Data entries

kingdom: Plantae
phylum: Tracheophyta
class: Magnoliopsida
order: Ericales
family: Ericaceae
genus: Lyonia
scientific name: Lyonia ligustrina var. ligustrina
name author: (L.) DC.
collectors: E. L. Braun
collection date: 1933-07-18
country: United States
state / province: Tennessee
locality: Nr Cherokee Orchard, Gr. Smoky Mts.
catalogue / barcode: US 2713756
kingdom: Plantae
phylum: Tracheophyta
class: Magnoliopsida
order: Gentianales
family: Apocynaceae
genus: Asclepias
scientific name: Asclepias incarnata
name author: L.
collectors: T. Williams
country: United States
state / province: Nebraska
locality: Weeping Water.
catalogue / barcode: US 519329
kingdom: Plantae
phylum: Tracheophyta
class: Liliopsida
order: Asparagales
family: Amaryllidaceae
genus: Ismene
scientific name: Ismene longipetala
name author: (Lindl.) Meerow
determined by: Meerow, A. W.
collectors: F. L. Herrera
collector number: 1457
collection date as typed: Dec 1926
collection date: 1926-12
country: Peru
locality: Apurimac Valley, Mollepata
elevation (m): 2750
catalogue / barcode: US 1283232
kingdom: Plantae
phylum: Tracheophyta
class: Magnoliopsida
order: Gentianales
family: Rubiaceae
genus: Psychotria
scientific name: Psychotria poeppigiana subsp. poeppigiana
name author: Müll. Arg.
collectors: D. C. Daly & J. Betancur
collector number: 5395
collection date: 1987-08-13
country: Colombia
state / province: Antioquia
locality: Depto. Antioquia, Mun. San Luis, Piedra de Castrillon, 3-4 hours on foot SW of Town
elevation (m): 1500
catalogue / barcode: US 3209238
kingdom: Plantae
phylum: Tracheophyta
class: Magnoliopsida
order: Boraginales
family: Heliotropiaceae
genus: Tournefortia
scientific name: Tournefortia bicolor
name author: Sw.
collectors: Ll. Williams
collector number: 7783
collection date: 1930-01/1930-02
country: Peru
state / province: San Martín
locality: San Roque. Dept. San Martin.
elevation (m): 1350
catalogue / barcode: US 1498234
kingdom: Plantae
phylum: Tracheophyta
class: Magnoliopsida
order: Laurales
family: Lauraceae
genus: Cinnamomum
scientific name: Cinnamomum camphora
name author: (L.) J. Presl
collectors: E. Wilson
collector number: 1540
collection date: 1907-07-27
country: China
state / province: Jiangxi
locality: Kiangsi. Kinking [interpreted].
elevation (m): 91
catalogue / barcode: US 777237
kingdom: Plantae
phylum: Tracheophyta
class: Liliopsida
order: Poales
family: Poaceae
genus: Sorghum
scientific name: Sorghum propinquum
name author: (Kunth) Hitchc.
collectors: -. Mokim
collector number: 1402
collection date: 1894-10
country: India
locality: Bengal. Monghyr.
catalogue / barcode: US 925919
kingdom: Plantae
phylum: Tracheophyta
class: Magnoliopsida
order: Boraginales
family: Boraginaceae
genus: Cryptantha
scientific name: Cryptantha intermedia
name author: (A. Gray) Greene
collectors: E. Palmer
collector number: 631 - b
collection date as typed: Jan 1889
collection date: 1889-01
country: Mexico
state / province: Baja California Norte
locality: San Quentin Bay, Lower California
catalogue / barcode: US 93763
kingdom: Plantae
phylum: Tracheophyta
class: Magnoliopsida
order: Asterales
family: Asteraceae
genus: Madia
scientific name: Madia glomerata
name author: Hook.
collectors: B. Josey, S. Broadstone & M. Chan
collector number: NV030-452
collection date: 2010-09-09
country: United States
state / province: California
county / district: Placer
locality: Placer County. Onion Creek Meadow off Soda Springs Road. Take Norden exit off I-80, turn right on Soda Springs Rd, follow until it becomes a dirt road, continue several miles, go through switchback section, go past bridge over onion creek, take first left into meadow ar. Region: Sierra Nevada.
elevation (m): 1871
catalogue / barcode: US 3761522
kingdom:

Stated goal: Rewrite every line above as a numbered list, omitting any blank lines.

Solution to this task:
1. kingdom: Plantae
2. phylum: Tracheophyta
3. class: Magnoliopsida
4. order: Ericales
5. family: Ericaceae
6. genus: Lyonia
7. scientific name: Lyonia ligustrina var. ligustrina
8. name author: (L.) DC.
9. collectors: E. L. Braun
10. collection date: 1933-07-18
11. country: United States
12. state / province: Tennessee
13. locality: Nr Cherokee Orchard, Gr. Smoky Mts.
14. catalogue / barcode: US 2713756
15. kingdom: Plantae
16. phylum: Tracheophyta
17. class: Magnoliopsida
18. order: Gentianales
19. family: Apocynaceae
20. genus: Asclepias
21. scientific name: Asclepias incarnata
22. name author: L.
23. collectors: T. Williams
24. country: United States
25. state / province: Nebraska
26. locality: Weeping Water.
27. catalogue / barcode: US 519329
28. kingdom: Plantae
29. phylum: Tracheophyta
30. class: Liliopsida
31. order: Asparagales
32. family: Amaryllidaceae
33. genus: Ismene
34. scientific name: Ismene longipetala
35. name author: (Lindl.) Meerow
36. determined by: Meerow, A. W.
37. collectors: F. L. Herrera
38. collector number: 1457
39. collection date as typed: Dec 1926
40. collection date: 1926-12
41. country: Peru
42. locality: Apurimac Valley, Mollepata
43. elevation (m): 2750
44. catalogue / barcode: US 1283232
45. kingdom: Plantae
46. phylum: Tracheophyta
47. class: Magnoliopsida
48. order: Gentianales
49. family: Rubiaceae
50. genus: Psychotria
51. scientific name: Psychotria poeppigiana subsp. poeppigiana
52. name author: Müll. Arg.
53. collectors: D. C. Daly & J. Betancur
54. collector number: 5395
55. collection date: 1987-08-13
56. country: Colombia
57. state / province: Antioquia
58. locality: Depto. Antioquia, Mun. San Luis, Piedra de Castrillon, 3-4 hours on foot SW of Town
59. elevation (m): 1500
60. catalogue / barcode: US 3209238
61. kingdom: Plantae
62. phylum: Tracheophyta
63. class: Magnoliopsida
64. order: Boraginales
65. family: Heliotropiaceae
66. genus: Tournefortia
67. scientific name: Tournefortia bicolor
68. name author: Sw.
69. collectors: Ll. Williams
70. collector number: 7783
71. collection date: 1930-01/1930-02
72. country: Peru
73. state / province: San Martín
74. locality: San Roque. Dept. San Martin.
75. elevation (m): 1350
76. catalogue / barcode: US 1498234
77. kingdom: Plantae
78. phylum: Tracheophyta
79. class: Magnoliopsida
80. order: Laurales
81. family: Lauraceae
82. genus: Cinnamomum
83. scientific name: Cinnamomum camphora
84. name author: (L.) J. Presl
85. collectors: E. Wilson
86. collector number: 1540
87. collection date: 1907-07-27
88. country: China
89. state / province: Jiangxi
90. locality: Kiangsi. Kinking [interpreted].
91. elevation (m): 91
92. catalogue / barcode: US 777237
93. kingdom: Plantae
94. phylum: Tracheophyta
95. class: Liliopsida
96. order: Poales
97. family: Poaceae
98. genus: Sorghum
99. scientific name: Sorghum propinquum
100. name author: (Kunth) Hitchc.
101. collectors: -. Mokim
102. collector number: 1402
103. collection date: 1894-10
104. country: India
105. locality: Bengal. Monghyr.
106. catalogue / barcode: US 925919
107. kingdom: Plantae
108. phylum: Tracheophyta
109. class: Magnoliopsida
110. order: Boraginales
111. family: Boraginaceae
112. genus: Cryptantha
113. scientific name: Cryptantha intermedia
114. name author: (A. Gray) Greene
115. collectors: E. Palmer
116. collector number: 631 - b
117. collection date as typed: Jan 1889
118. collection date: 1889-01
119. country: Mexico
120. state / province: Baja California Norte
121. locality: San Quentin Bay, Lower California
122. catalogue / barcode: US 93763
123. kingdom: Plantae
124. phylum: Tracheophyta
125. class: Magnoliopsida
126. order: Asterales
127. family: Asteraceae
128. genus: Madia
129. scientific name: Madia glomerata
130. name author: Hook.
131. collectors: B. Josey, S. Broadstone & M. Chan
132. collector number: NV030-452
133. collection date: 2010-09-09
134. country: United States
135. state / province: California
136. county / district: Placer
137. locality: Placer County. Onion Creek Meadow off Soda Springs Road. Take Norden exit off I-80, turn right on Soda Springs Rd, follow until it becomes a dirt road, continue several miles, go through switchback section, go past bridge over onion creek, take first left into meadow ar. Region: Sierra Nevada.
138. elevation (m): 1871
139. catalogue / barcode: US 3761522
140. kingdom:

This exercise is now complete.